Ele me beijou delicadamente e pediu desculpas por ter me machucado. Sorri e o beijei de volta. Não me importava com os ferimentos, não gostaria que aquilo tivesse acontecido de nenhuma outra forma.

Nos tornamos oficialmente namorados depois de mais alguns encontros assim. Ele sempre se tornava violento enquanto transávamos e depois ele sempre voltava a ser o mesmo rapaz que havia me acompanhado até em casa no primeiro dia, meu melhor amigo.

Eu sabia que isso não seria eterno, mas tudo o que eu queria era que durasse um pouco mais, só um pouco mais...

Porém, um mês depois Will me disse que teria que ir embora no dia seguinte e ficar fora por um tempo, algo sobre uma ligação de um amigo que precisava de ajuda.

Ele me disse que estaria de volta em algumas semanas, mas eu sabia que era mentira, sabia que nunca mais o veria depois daquela noite.

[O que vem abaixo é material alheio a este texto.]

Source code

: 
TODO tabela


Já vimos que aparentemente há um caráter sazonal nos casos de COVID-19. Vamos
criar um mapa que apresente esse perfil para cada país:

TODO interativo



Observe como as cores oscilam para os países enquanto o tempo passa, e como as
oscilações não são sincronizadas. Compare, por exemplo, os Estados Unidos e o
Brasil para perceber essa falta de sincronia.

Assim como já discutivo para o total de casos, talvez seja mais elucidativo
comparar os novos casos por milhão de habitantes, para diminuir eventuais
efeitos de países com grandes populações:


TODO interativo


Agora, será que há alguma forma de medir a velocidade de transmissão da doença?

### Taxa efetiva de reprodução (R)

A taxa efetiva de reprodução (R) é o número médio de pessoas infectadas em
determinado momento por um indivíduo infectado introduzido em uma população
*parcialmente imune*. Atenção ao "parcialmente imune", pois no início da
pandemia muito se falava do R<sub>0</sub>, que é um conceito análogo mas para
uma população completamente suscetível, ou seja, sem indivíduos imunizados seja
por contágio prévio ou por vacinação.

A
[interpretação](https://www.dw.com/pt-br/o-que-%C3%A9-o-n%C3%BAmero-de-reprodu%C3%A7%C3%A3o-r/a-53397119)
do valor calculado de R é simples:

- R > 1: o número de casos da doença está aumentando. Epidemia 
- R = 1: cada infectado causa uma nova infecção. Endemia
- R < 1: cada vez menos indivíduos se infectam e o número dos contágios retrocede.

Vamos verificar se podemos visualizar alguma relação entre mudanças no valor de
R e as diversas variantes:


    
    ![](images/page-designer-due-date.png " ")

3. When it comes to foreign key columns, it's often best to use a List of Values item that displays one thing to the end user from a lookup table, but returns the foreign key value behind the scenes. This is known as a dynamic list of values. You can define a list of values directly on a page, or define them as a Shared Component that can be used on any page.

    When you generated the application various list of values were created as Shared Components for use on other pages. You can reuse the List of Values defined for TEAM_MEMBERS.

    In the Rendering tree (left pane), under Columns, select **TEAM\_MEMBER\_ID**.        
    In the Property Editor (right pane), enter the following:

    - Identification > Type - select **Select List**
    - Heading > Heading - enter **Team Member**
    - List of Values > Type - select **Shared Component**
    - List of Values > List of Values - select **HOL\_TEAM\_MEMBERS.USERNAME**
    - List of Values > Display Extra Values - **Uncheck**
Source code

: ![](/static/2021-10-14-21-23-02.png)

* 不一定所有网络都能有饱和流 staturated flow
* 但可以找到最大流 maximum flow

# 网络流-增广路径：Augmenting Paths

Assim, me entreguei a ele mais uma vez. Pela última vez.

Naquela madrugada, enquanto cavava meu pomar, meus pais estavam parados olhando para mim com seus rostos eternamente zangados. Eles sempre me olham assim. Desde que os matei e enterrei seus corpos lá, junto com os outros forasteiros que tentaram sair da cidade. 

As pessoas da cidade estranharam o sumiço repentino de Will, mas maioria deles não se importou. Na verdade, os moradores parecem felizes com isso, eles nunca gostaram de forasteiros. 

Já faz três dias agora. O corpo de Will já está fedendo e contaminando o pomar com o mal cheiro.

Eu estou começando a gostar disso, não é tão ruim na verdade, é apenas diferente e estranho, como eu. 

De volta ao meu quarto vejo os desenhos que fiz e agora cobrem as paredes: os olhos de Will. Assim como antes deles foram as mãos de Raphael, e antes os lábios de Arthur, e antes ainda, os cabelos de Aria. 

Eu não sei qual será meu próximo desenho. Eu não sei quem será minha próxima vítima. Eu não sei quem será o próximo desafortunado a sofrer um acidente na rodovia. Eu não sei qual será o próximo forasteiro a entrar nessa cidade. Mas seja quem for essa pessoa, ela nunca mais sairá... Disso eu tenho certeza.